**EXCERPT PROVIDED**:
= = = = = = =
Exception handling is found in many programming languages,
including Haskell. It can be useful because, when a problem
occurs, it can provide an easy way of handling it, even if it
occurred several layers down through a chain of function calls.
With exceptions, it’s not necessary to check the return value of
every function call to check for errors, and take care to produce
a return value that reflects the error, as C programmers must do.
In Haskell, thanks to monads and the Either and Maybe types,
you can often achieve the same effects in pure code without the
need to use exceptions and exception handling.
Some problems—especially those involving I/O—call for working with
exceptions. In Haskell, exceptions may be thrown from any location
in the program. However, due to the unspecified evaluation order,
they can only be caught in the IO monad. Haskell exception
handling doesn’t involve special syntax as it does in Python or
Java. Rather, the mechanisms to catch and handle exceptions
are—surprise—functions.
In the Control.Exception module, various functions and types
relating to exceptions are defined. There is an Exception type
defined there; all exceptions are of type Exception. There are
also functions for catching and handling exceptions. Let’s start
by looking at try, which has type
IO a -> IO (Either Exception a). This wraps an IO action with
exception handling. If an exception was thrown, it will return a
Left value with the exception; otherwise, a Right value with
the original result. Let’s try this out in ghci. We’ll first
trigger an unhandled exception, and then try to catch it.
ghci> :m Control.Exception
ghci> let x = 5 `div` 0
ghci> let y = 5 `div` 1
ghci> print x
*** Exception: divide by zero
ghci> print y
5
ghci> try (print x)
Left divide by zero
ghci> try (print y)
5
Right ()
Notice that no exception was thrown by the let statements.
That’s to be expected due to lazy evaluation; the division by zero
won’t be attempted until it is demanded by the attempt to print
out x. Also, notice that there were two lines of output from
try (print y). The first line was produced by print, which
displayed the digit 5 on the terminal. The second was produced by
ghci, which is showing you that print y returned () and
didn’t throw an exception.
Now that you know how try works, let’s try another experiment.
Let’s say we want to catch the result of try for future
evaluation, so we can handle the result of division. Perhaps we
would do it like this:
ghci> result <- try (return x)
= = = = = = =
**STATED TASK**:
Decide whether each of the following statements agrees with the excerpt on Haskell exception handling, answering yes or no and quoting the words of the excerpt that decide it: (a) In Haskell, exceptions can be caught at any location in a program. (b) The let statements in the ghci session did not throw an exception. (c) Haskell exception handling relies on special syntax, as Python and Java do.
= = = = = = =
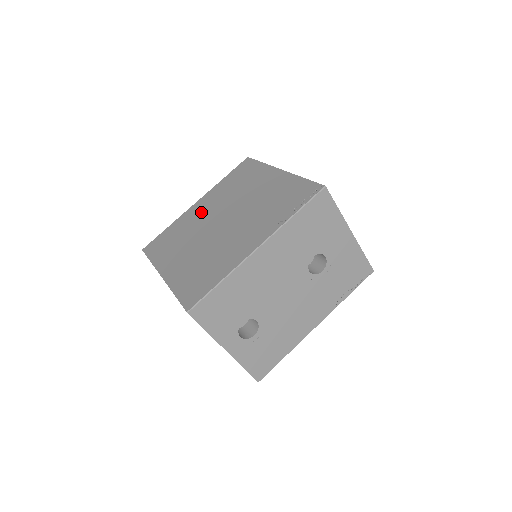
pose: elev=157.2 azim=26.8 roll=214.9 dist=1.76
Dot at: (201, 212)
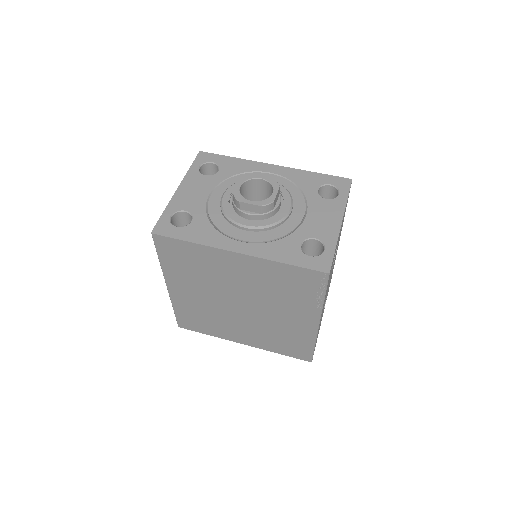
Dot at: (194, 297)
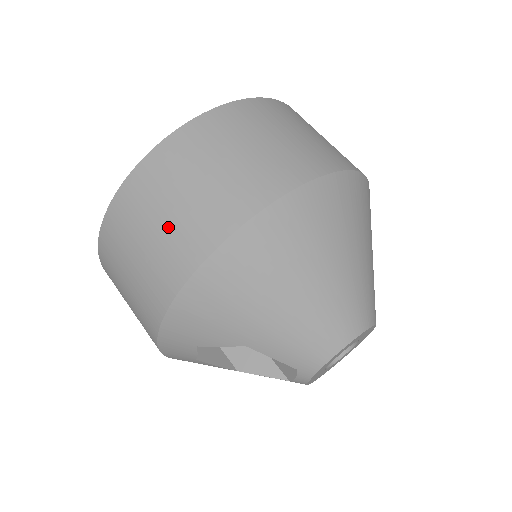
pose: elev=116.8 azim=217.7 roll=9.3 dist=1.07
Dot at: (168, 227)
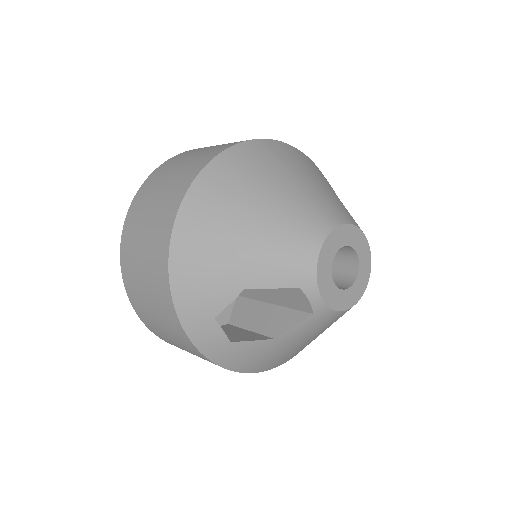
Dot at: (148, 237)
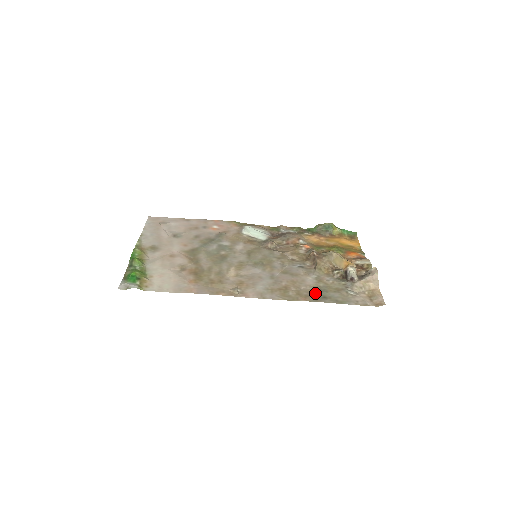
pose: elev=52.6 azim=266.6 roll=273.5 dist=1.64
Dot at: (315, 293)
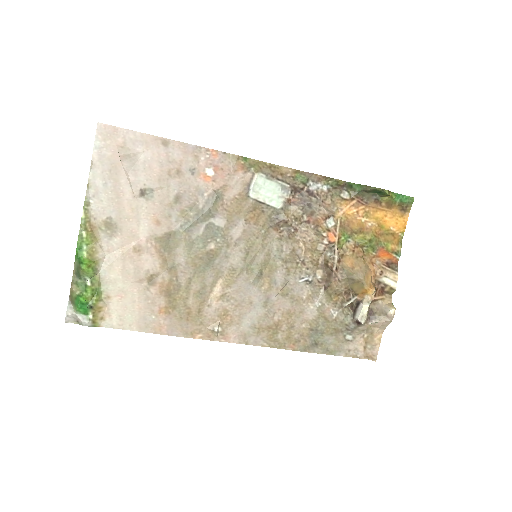
Dot at: (308, 336)
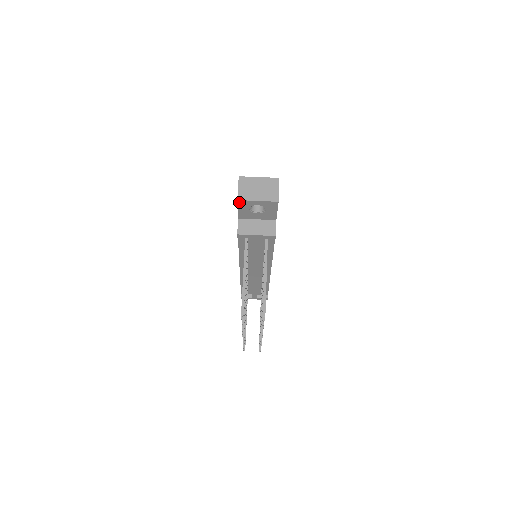
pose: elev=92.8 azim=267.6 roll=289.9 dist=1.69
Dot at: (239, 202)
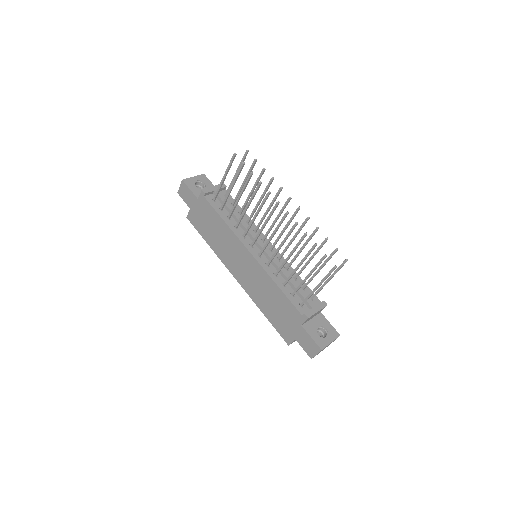
Dot at: (185, 182)
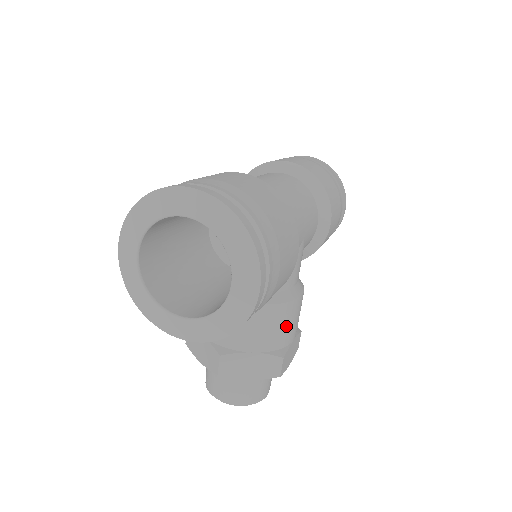
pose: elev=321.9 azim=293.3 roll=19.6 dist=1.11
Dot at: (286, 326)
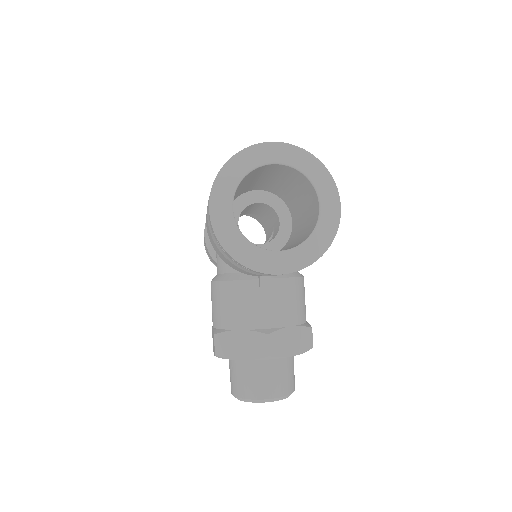
Dot at: (304, 301)
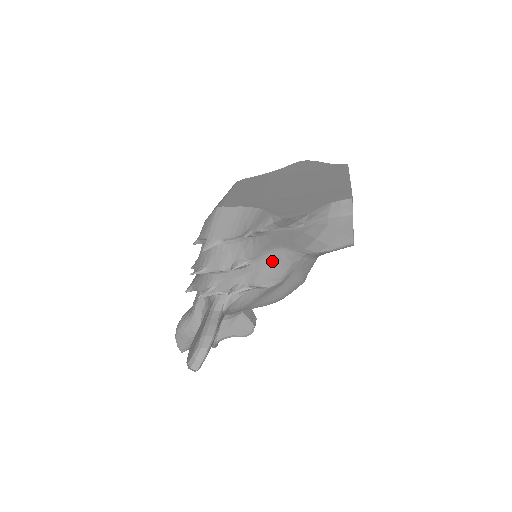
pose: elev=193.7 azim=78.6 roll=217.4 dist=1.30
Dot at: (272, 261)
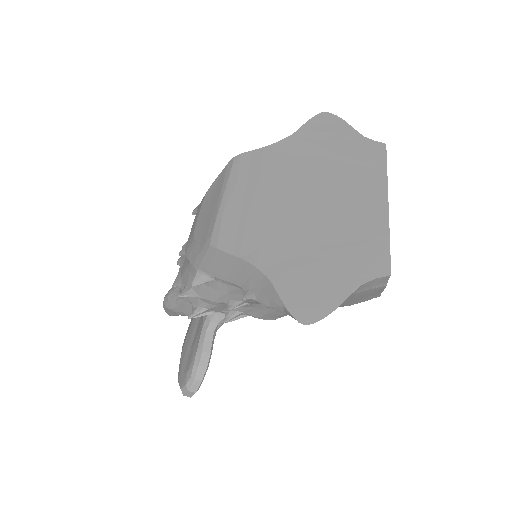
Dot at: occluded
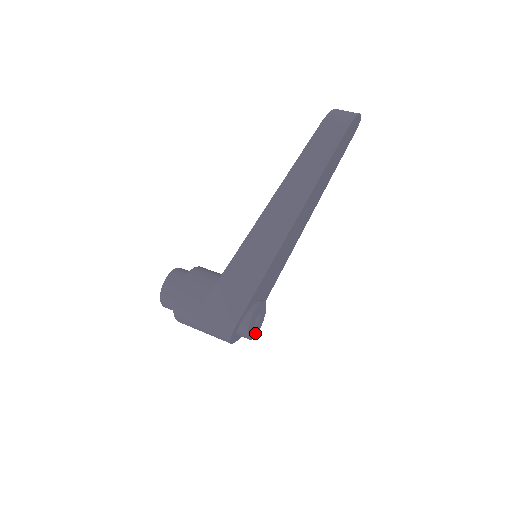
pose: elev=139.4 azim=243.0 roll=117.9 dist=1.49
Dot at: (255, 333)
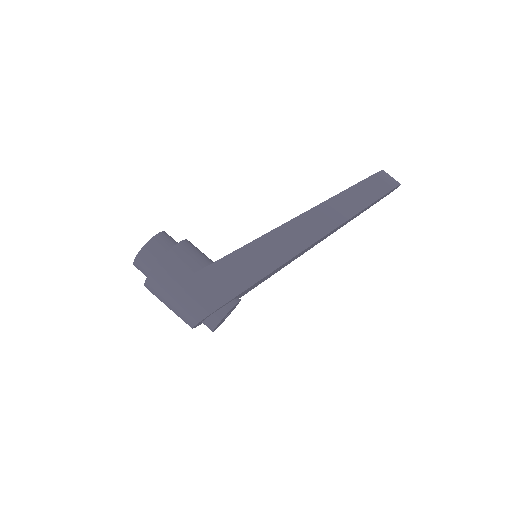
Dot at: occluded
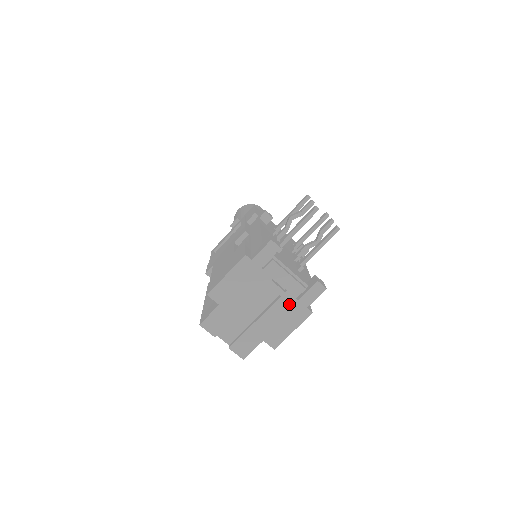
= = = = = = =
**ANSWER TO THE EXERCISE**:
(a) No: "they can only be caught in the IO monad."
(b) Yes: "Notice that no exception was thrown by the let statements."
(c) No: "Haskell exception handling doesn’t involve special syntax as it does in Python or Java."